This has to do with the way thought is integrally related to ego. I’m using “ego” here to mean the narrative of self, the “I” that is assumed to be at the receiving end of experience. That narrative is itself the result of a thought process, and most thought features this character in the role of narrator. The sense of “me” is right there embedded in the fabric of thought, and it is thought that sustains the sense of “me”. That self seems like a constant presence, because whenever thought arises the sense of self is right there as an element of the syntax of thought (which is the illusion that led Descartes to his cogito).
But experience is not necessarily mediated by thought. Yes, thought does process experience after the fact, and in doing so it writes in this self character as the receiver of the experience. That thought about the experience tells a story of how I experienced such-and-such, and that’s the way the whole thing gets archived in memory. But that’s not the nature of experience as it happens. At the moment experience unfolds, before it’s run through the thought process, there is no division between a supposed “me” and the object of my experience. There’s just the experience. Strictly speaking, there is not yet an I who experienced it, nor a thing that was experienced.
Many forms of meditation direct the attention to this moment of experience as it unfolds. Still, the attentive absorption is rarely so complete that the brain doesn’t continue its habitual processing of the experience into thought form. Now, here’s the important point as far as your question is concerned: the arising of these thoughts is just as much an aspect of the moment-by-moment unfolding of experience as anything else. The narrative that they contain, however, has nothing to do this experience.
A good analogy to this might be the scrolling feed that the news networks roll across the bottom of their newscasts. You could legitimately say that this scrolling text is part of the newscast, and that those words racing by are just as much a part of the experience of watching CNN as the images on the rest of the screen. But those words are often about something quite different than the rest, and if the attention gets absorbed in the content of the scroll, it will end up on a different track. It’s certainly possible to be aware of the scrolling by of the text without getting caught up in its contents.
Thoughts are like the scrolling text. They’re pretty much always streaming by. Sometimes—often, even—it’s worthwhile to engage them with the attention. But it’s also worth understanding that thought represents a reality remade according to the ground rules of thought itself.

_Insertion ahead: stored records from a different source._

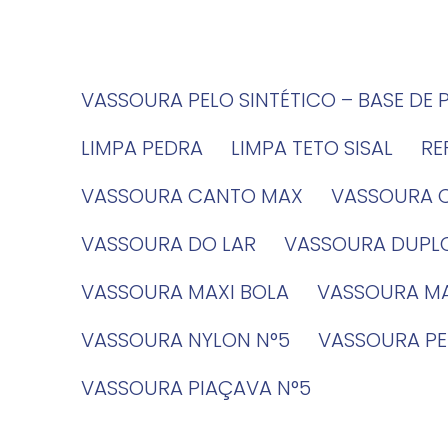
VASSOURA PELO SINTÉTICO – BASE DE 
LIMPA PEDRA
LIMPA TETO SISAL
R
VASSOURA CANTO MAX
VASSOURA 
VASSOURA DO LAR
VASSOURA DUPL
VASSOURA MAXI BOLA
VASSOURA MA
VASSOURA NYLON N°5
VASSOURA PE
VASSOURA PIAÇAVA N°5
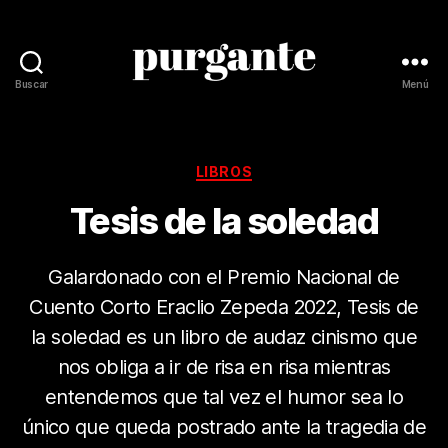
Buscar
Menú
Revista
Purgante
Categorías
LIBROS
Tesis de la soledad
Galardonado con el Premio Nacional de
Cuento Corto Eraclio Zepeda 2022, Tesis de
la soledad es un libro de audaz cinismo que
nos obliga a ir de risa en risa mientras
entendemos que tal vez el humor sea lo
único que queda postrado ante la tragedia de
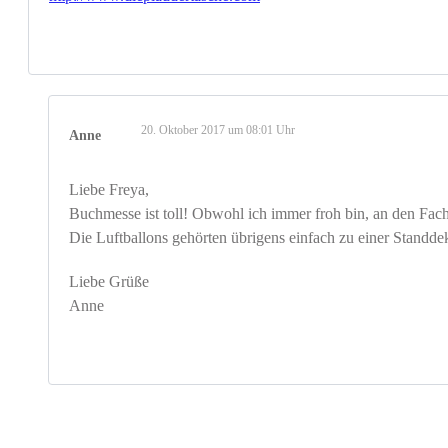
20. Oktober 2017 um 08:01 Uhr
Anne
Liebe Freya,
Buchmesse ist toll! Obwohl ich immer froh bin, an den Fach
Die Luftballons gehörten übrigens einfach zu einer Standde
Liebe Grüße
Anne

To say that “I observe my thoughts go by like bubbles” is not accurate. That’s already a product of the interpretative spin applied by the thought process. In the actual experience this is attempting to describe, there is no aloof observer, nor anything that’s observed. This kind of wording has led you to think that there’s a “me” having a thought and another “me” off at a distance watching that happen, but that’s not how it is. That’s just another thought created by the compulsion to put a “me” at the root of experience.